(TASK MATERIAL Opens)
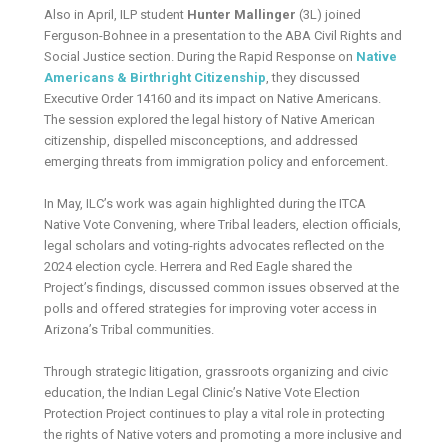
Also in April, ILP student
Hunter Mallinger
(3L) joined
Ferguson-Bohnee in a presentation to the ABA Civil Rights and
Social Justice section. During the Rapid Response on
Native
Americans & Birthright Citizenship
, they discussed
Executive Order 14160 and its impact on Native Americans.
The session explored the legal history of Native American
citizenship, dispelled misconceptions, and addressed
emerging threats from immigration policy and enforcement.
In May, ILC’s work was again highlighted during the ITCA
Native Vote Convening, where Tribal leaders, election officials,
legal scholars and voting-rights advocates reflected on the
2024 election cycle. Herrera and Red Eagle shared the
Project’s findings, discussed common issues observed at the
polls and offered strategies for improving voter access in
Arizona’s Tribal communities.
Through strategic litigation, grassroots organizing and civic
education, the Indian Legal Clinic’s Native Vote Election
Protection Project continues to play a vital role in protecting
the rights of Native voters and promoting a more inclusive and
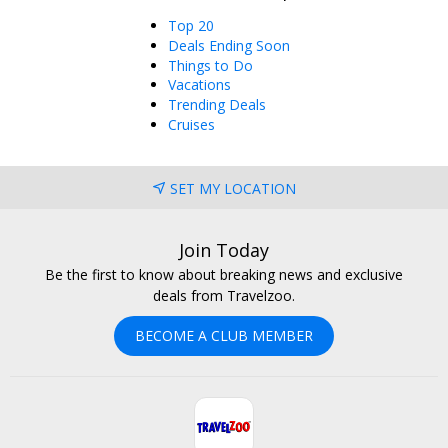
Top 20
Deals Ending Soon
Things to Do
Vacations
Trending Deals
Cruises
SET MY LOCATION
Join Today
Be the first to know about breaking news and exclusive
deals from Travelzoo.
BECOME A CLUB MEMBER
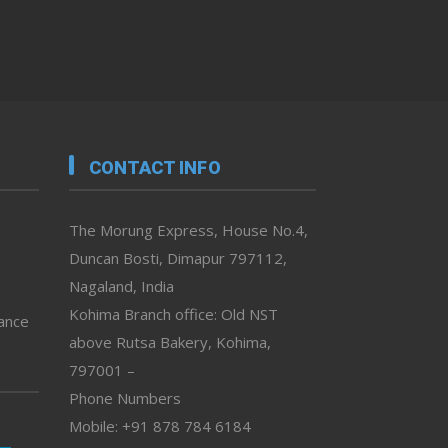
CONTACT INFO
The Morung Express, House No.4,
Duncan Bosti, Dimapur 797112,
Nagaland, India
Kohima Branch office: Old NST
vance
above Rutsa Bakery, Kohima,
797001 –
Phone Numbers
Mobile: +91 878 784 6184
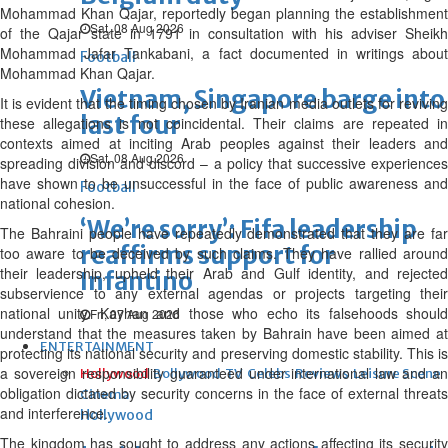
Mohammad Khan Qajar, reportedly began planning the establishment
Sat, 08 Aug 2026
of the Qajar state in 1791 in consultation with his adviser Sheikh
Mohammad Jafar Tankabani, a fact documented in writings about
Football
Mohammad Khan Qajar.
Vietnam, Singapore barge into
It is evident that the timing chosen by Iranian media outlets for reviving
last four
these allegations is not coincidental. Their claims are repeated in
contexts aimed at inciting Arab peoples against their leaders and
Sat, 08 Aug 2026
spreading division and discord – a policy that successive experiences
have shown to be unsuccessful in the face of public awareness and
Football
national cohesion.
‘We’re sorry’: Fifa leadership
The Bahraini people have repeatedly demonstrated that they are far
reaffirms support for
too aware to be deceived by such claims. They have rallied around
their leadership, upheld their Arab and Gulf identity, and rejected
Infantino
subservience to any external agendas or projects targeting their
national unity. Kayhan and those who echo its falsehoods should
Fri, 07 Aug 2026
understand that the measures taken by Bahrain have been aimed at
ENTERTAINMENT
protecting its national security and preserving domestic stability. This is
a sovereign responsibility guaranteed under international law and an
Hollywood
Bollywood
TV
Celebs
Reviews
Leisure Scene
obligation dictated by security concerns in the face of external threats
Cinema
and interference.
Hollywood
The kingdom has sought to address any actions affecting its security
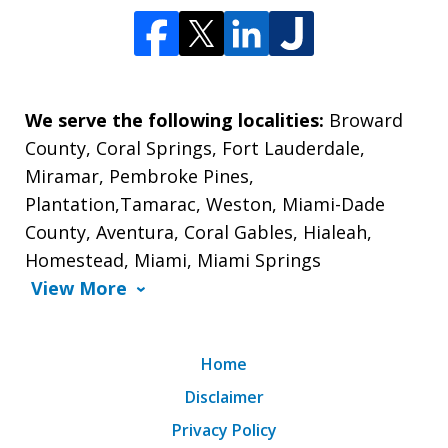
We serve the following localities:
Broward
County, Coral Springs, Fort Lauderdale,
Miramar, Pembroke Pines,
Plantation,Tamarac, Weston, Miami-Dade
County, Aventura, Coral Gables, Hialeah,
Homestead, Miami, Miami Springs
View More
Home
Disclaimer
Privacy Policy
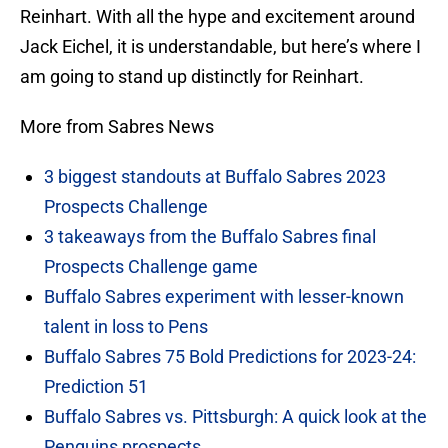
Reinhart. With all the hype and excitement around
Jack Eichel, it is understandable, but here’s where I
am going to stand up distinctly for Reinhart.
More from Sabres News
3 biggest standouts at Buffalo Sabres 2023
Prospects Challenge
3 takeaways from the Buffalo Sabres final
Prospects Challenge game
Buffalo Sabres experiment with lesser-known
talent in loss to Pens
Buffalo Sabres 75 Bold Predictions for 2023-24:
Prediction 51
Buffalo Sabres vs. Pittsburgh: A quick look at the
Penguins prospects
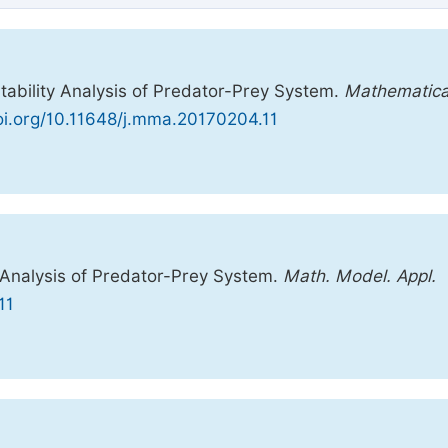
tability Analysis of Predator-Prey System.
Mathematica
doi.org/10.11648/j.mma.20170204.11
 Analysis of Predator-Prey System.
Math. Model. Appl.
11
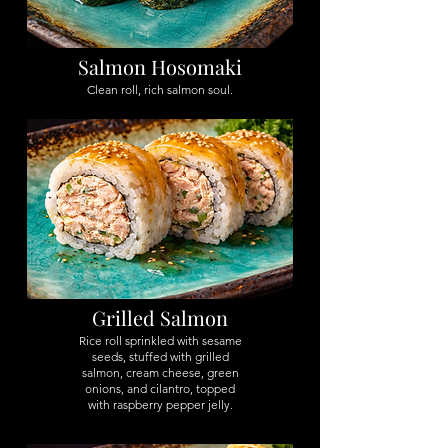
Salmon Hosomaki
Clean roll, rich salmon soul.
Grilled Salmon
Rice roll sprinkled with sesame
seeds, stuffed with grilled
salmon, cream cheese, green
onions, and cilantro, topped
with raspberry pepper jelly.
(TASK MATERIAL Closes)
WORK TO BE COMPLETED:
Reproduce the text of every entry above line for line, changing nothing, and omit the pictures.

OUTPUT FOR THIS EXERCISE:
Also in April, ILP student
Hunter Mallinger
(3L) joined
Ferguson-Bohnee in a presentation to the ABA Civil Rights and
Social Justice section. During the Rapid Response on
Native
Americans & Birthright Citizenship
, they discussed
Executive Order 14160 and its impact on Native Americans.
The session explored the legal history of Native American
citizenship, dispelled misconceptions, and addressed
emerging threats from immigration policy and enforcement.
In May, ILC’s work was again highlighted during the ITCA
Native Vote Convening, where Tribal leaders, election officials,
legal scholars and voting-rights advocates reflected on the
2024 election cycle. Herrera and Red Eagle shared the
Project’s findings, discussed common issues observed at the
polls and offered strategies for improving voter access in
Arizona’s Tribal communities.
Through strategic litigation, grassroots organizing and civic
education, the Indian Legal Clinic’s Native Vote Election
Protection Project continues to play a vital role in protecting
the rights of Native voters and promoting a more inclusive and
Top 20
Deals Ending Soon
Things to Do
Vacations
Trending Deals
Cruises
SET MY LOCATION
Join Today
Be the first to know about breaking news and exclusive
deals from Travelzoo.
BECOME A CLUB MEMBER
CONTACT INFO
The Morung Express, House No.4,
Duncan Bosti, Dimapur 797112,
Nagaland, India
Kohima Branch office: Old NST
vance
above Rutsa Bakery, Kohima,
797001 –
Phone Numbers
Mobile: +91 878 784 6184
Mohammad Khan Qajar, reportedly began planning the establishment
Sat, 08 Aug 2026
of the Qajar state in 1791 in consultation with his adviser Sheikh
Mohammad Jafar Tankabani, a fact documented in writings about
Football
Mohammad Khan Qajar.
Vietnam, Singapore barge into
It is evident that the timing chosen by Iranian media outlets for reviving
last four
these allegations is not coincidental. Their claims are repeated in
contexts aimed at inciting Arab peoples against their leaders and
Sat, 08 Aug 2026
spreading division and discord – a policy that successive experiences
have shown to be unsuccessful in the face of public awareness and
Football
national cohesion.
‘We’re sorry’: Fifa leadership
The Bahraini people have repeatedly demonstrated that they are far
reaffirms support for
too aware to be deceived by such claims. They have rallied around
their leadership, upheld their Arab and Gulf identity, and rejected
Infantino
subservience to any external agendas or projects targeting their
national unity. Kayhan and those who echo its falsehoods should
Fri, 07 Aug 2026
understand that the measures taken by Bahrain have been aimed at
ENTERTAINMENT
protecting its national security and preserving domestic stability. This is
a sovereign responsibility guaranteed under international law and an
Hollywood
Bollywood
TV
Celebs
Reviews
Leisure Scene
obligation dictated by security concerns in the face of external threats
Cinema
and interference.
Hollywood
The kingdom has sought to address any actions affecting its security
We serve the following localities:
Broward
County, Coral Springs, Fort Lauderdale,
Miramar, Pembroke Pines,
Plantation,Tamarac, Weston, Miami-Dade
County, Aventura, Coral Gables, Hialeah,
Homestead, Miami, Miami Springs
View More
Home
Disclaimer
Privacy Policy
Reinhart. With all the hype and excitement around
Jack Eichel, it is understandable, but here’s where I
am going to stand up distinctly for Reinhart.
More from Sabres News
3 biggest standouts at Buffalo Sabres 2023
Prospects Challenge
3 takeaways from the Buffalo Sabres final
Prospects Challenge game
Buffalo Sabres experiment with lesser-known
talent in loss to Pens
Buffalo Sabres 75 Bold Predictions for 2023-24:
Prediction 51
Buffalo Sabres vs. Pittsburgh: A quick look at the
Penguins prospects
tability Analysis of Predator-Prey System.
Mathematica
doi.org/10.11648/j.mma.20170204.11
 Analysis of Predator-Prey System.
Math. Model. Appl.
11
Salmon Hosomaki
Clean roll, rich salmon soul.
Grilled Salmon
Rice roll sprinkled with sesame
seeds, stuffed with grilled
salmon, cream cheese, green
onions, and cilantro, topped
with raspberry pepper jelly.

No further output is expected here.